Effectively evaluating inmates who are interested in becoming classroom tutors or instructors is a challenging — but — essential task. This is because the health of your very classroom depends on finding the right fit, an inmate who is experienced enough to teach the subject at hand, motivated enough to continue putting in the time and effort day after day, and passionate enough to be patient with incarcerated students who might not be very accessible, friendly, or open to learning. You’re looking for a needle in a haystack. But with several concepts in mind and a roadmap in hand, this process can turn from a tumultuous experience to one of certainty and clarity.
What follows is that roadmap. These are some of the components you should consider when evaluating applicants for inmate instructor positions.
Prior Experience: In my mind, prior experience is the top selection criteria. Teaching in the prison context is not an easy task, and inmate learners are not always the most willing of students. As such, an experienced hand is usually best. If an inmate has had a positive prior teaching experience in the correctional setting, this person brings those prior skills with them to the table. Likewise, those who have taught outside of prison are a tremendous resource since most people don’t go into the teaching profession for the money. As such, they likely had, and might still possess, a passion for teaching. This can only be a plus for your classroom.
Academic Achievement: For those with no prior experience teaching, but with prior academic experience or professional training, teaching might be a good fit. This is because those who have gone through substantial time in the classroom often bring real understanding about learning. They will certainly have the intelligence to be an inmate tutor. Don’t discount such candidates as “overqualified” and don’t allow a graduate degree to threaten you. Qualified inmate tutors can only improve the classroom experience of your students. And since they will have the air of one who is accomplished, your incarcerated students will take stock in their experience. They effectively become emissaries of learning.

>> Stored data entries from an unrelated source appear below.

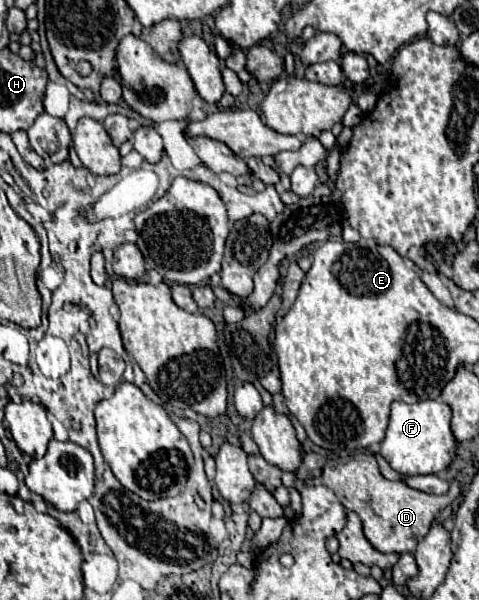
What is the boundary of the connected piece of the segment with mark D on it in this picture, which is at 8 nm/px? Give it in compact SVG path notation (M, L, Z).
M354 454L348 458L328 460L324 466L324 474L317 479L304 481L305 485L325 485L334 490L338 500L352 512L356 512L364 524L364 536L366 540L378 550L378 552L412 552L422 540L430 526L434 516L450 506L460 495L461 485L452 481L446 494L426 494L420 490L414 490L406 486L400 480L386 480L372 454Z

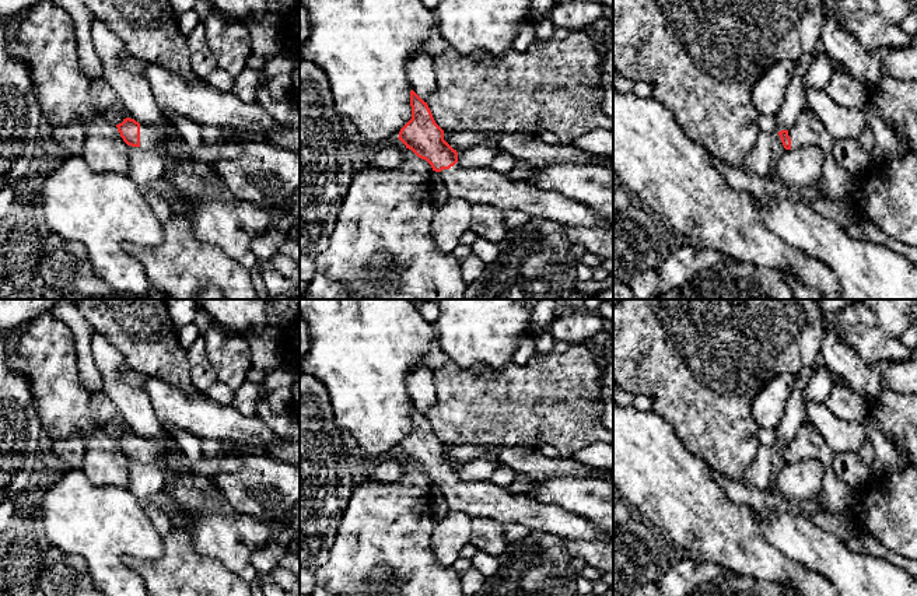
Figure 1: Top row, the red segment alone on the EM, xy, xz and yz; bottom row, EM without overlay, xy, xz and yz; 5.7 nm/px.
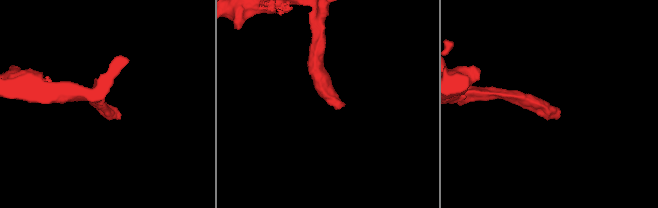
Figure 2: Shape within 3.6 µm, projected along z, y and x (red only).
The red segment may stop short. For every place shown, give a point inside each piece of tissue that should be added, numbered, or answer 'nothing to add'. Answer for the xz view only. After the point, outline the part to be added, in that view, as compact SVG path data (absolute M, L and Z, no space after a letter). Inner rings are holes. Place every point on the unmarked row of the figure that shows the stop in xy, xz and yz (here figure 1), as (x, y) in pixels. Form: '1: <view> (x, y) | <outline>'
1: xz (478, 498) | M456 476L449 483L442 483L440 488L449 511L465 513L472 519L491 518L505 525L526 525L532 530L554 533L570 540L613 543L613 539L585 516L557 505L542 504L526 494L511 492L491 480Z

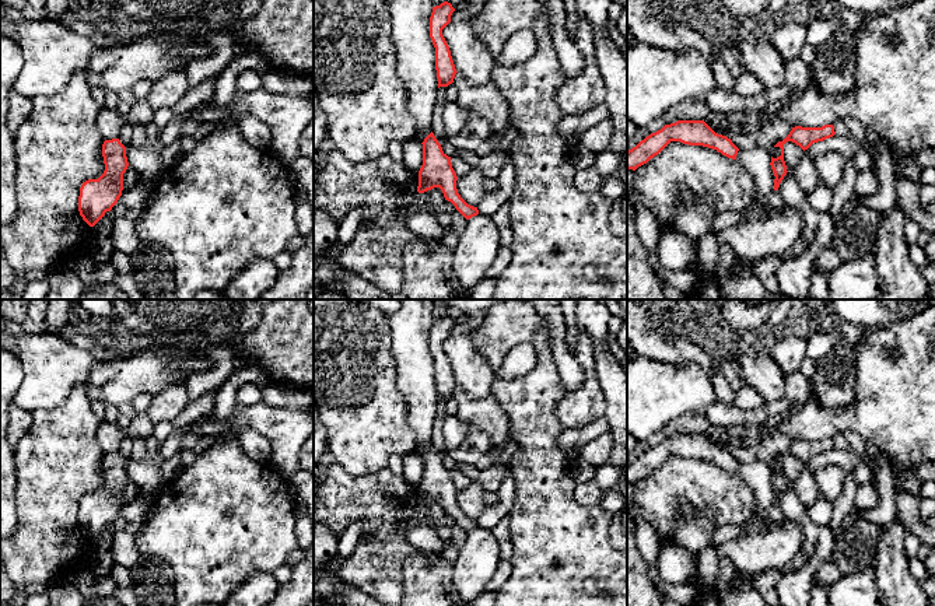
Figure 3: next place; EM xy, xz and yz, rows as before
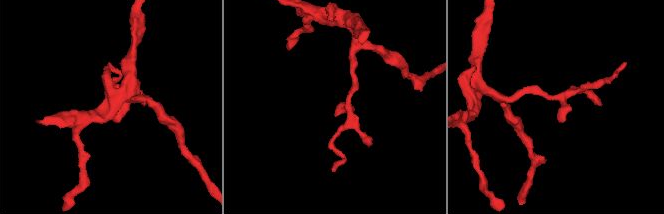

Actual Teaching Abilities: Some might say that this doesn’t need to be said, but testing applicants is a must. There will always be inmates who apply to be tutors, but can’t do the work, much less teach the subject. Just because someone passed the GED does not mean that they understand mathematics, writing, or reading comprehension enough to teach GED or pre-GED classes. Test your applicants. This can be done with TABE tests, pre-GED tests, or even SAT practice tests. Find a way to evaluate their subject matter mastery prior to asking your students to put their trust and faith in them. The job of teaching in prison is too important not to do so.
Motivation: I tend to put a lot of stock into people’s motivations. If someone comes to me and is sincere, I’ll give them a fair shot regardless of whether they have the necessary academic credentials or work experience or not. But I certainly won’t allow someone to harm my projects or negatively affect my classroom ambience. It can never hurt to ask applicants why they are applying; if they have a good enough reason, and you feel that it is sincere, they very well might produce the drive necessary to become terrific inmate instructors. Whenever I hear someone say that they want to make a difference or think that they can help their fellow inmates, my interest is piqued.
Length of Time: This is often the last factor which I take into account, but it is an important one. In my mind, it’s critical to only hire someone who will be around long enough to become a staple in the classroom, and be worth the effort of training. An inmate who has 90 days until their release is not a good candidate since most of their students will not attain GED completion by then and you’ll simply be left needing to find a new inmate tutor to take their place. On the other hand, an inmate with 5, 10, or 15 years to go can help countless incarcerated students during his time in prison. An inmate with a significant amount of time remaining in their sentence can be an asset for many years and can tutor hundreds, if not thousands, of incarcerated students.
You can never be certain when retaining an inmate for an instructor position. In the world outside of prison, you have tools to help with hiring decisions. But in prison, there are no resumes or references. There is just the inmate in front of you who is asking for a specific work detail. Even though you are at a loss because of a lack of traditional hiring tools, by taking into account the above components, a good fit can be found and your classroom can be the better because of it.